Now on to the build!
I originally designed this piece for my own home. I had seen lots of beautiful consoles out there, but none of them had shelves at the top for our electronic devices. Yes, I could put them in the center, but I didn’t love that look quite as much. So I sketched one out for myself. Then I had a customer request a sliding door console, and when I showed her my sketch, she loved it!
First, I assembled the carcass. I used 3/4″ poplar plywood from Home Depot and had them rip the 4×8 piece into three 15″ strips. The 4 x 4 sheet, I had them rip one 15″ strip vertically and then the left-over piece ripped into three 15″ strips again. I then cut everything to length at home on my miter saw.
Since I had planned to build a second one for myself, I wasn’t great at taking progress pics at this point. I wanted to see how it all came together first. When I build the second one, I’ll update with more pics. 😉
This is the point when I finally thought, “I think this might actually work!” Ha!
Ashley has all the plans laid out, but a few things I wanted to point out. Make sure you wait to cut your face trim (the 1×2’s and 1×6) until you’ve got the 1×4 base trim on. Then do the two end vertical 1×2 pieces and measure from your piece to make sure you’re not off by a touch. Then the horizontal 1×6. Then the other 4 vertical 1×2’s (two long and two small for top shelf). And last the three horizontal 1×2’s across the middle shelf. You want a nice, tight fit, so even 1/4″ can leave a big gap!
I will do a separate post on the herringbone pattern with a video soon. But I used 1×6’s and all 45 degree miters. I just attached them with brad nails directly to the plywood base.

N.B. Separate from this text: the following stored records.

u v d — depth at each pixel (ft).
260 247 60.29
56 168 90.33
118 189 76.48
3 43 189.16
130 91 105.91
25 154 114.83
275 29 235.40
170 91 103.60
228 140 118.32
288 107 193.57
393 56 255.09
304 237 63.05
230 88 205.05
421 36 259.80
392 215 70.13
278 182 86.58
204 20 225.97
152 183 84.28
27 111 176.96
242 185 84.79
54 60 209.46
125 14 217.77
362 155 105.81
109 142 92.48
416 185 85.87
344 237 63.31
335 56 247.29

I also mitered my 1×3’s at the corners to frame it out since I think it gives it a nice, clean look.
I stained it at this point before adding the track and hardware. I used Danish Oil in Medium Walnut per my customer’s request. I think it contrasts nicely with the black hardware.
I find that the Danish Oil tends to dry out the wood fairly quickly, so I sealed it with Minwax Polycrylic just a couple hours later.
Then I moved on to the hardware. I used the Shanty 2 Chic plans for DIY sliding barn door hardware, and their tutorial and video were REALLY helpful.
I did end up making some changes and adjustments, though. Since I was doing two doors, I needed to buy double of the door hardware. I doubled everything but the track/bar. Since this is also longer, I wanted two additional screws and spacers to secure it better. I bought an 8′ aluminum bar, and I really didn’t want to have to buy another one for the vertical pieces on the doors, so I also shortened the length of those from the original plans. I cut my bar right around 71″, and the vertical pieces at 6″.
At that point, I noticed a couple things that I knew were going to bother me. One, there’s nothing to keep the doors from sliding right off the end of the track. Most barn doors have stoppers at the end to keep them on the rail. And the second thing is that since the spacer is a full 1″, it leaves a big gap at the top, and then the bottom of the door swings closed. So from the side, the gap is uneven. It’s not a big deal, but aesthetically it bothered me a little.
To fix the problem, I got rid of the 1″ spacers. I went back to Home Depot and bought six 1/2″ spacers instead. I used 4 of them between the track and the console, and then I used two to go on the outside of the track at the two end screws. That provided a little stopper for my doors!
Be sure to either use shorter screws for the two middle spacers, or place them right where the vertical plywood is, or your screws will be too long and stick out behind your 1×6. It’s not a big deal and won’t be noticed, but just something to be aware of.
Here you can see how the door is nice and flush with the console. Perfect gap!
And the final step was to attach the backing and drill holes for the cords! I used a 1.25″ hole saw drill attachment to make a good size hole in each of the top three shelves.
I think it still looks nice and neat but allows the electronics to be easily accessible.
I’ll also try to do a video or tutorial for the door pattern if you’re interested? Also just more 45 degree angles.
And one final tip, I used Rustoleum spray paint for all the hardware, and it worked beautifully! But I noticed that the top of the track was starting to peel and flake off. It stayed just fine on the plastic wheels (which actually surprised me!) but didn’t like the aluminum bar for some reason. I tried multiple different paints and sanding, but nothing worked. I finally decided to just sand off the top of the rail and leave the silver exposed, so it wasn’t just chippy paint everywhere.
It worked great! It looks like it was meant to be that way, and no more chipping!
Thank you again, Ashley, for helping me get plans out to the world. You are a rock star!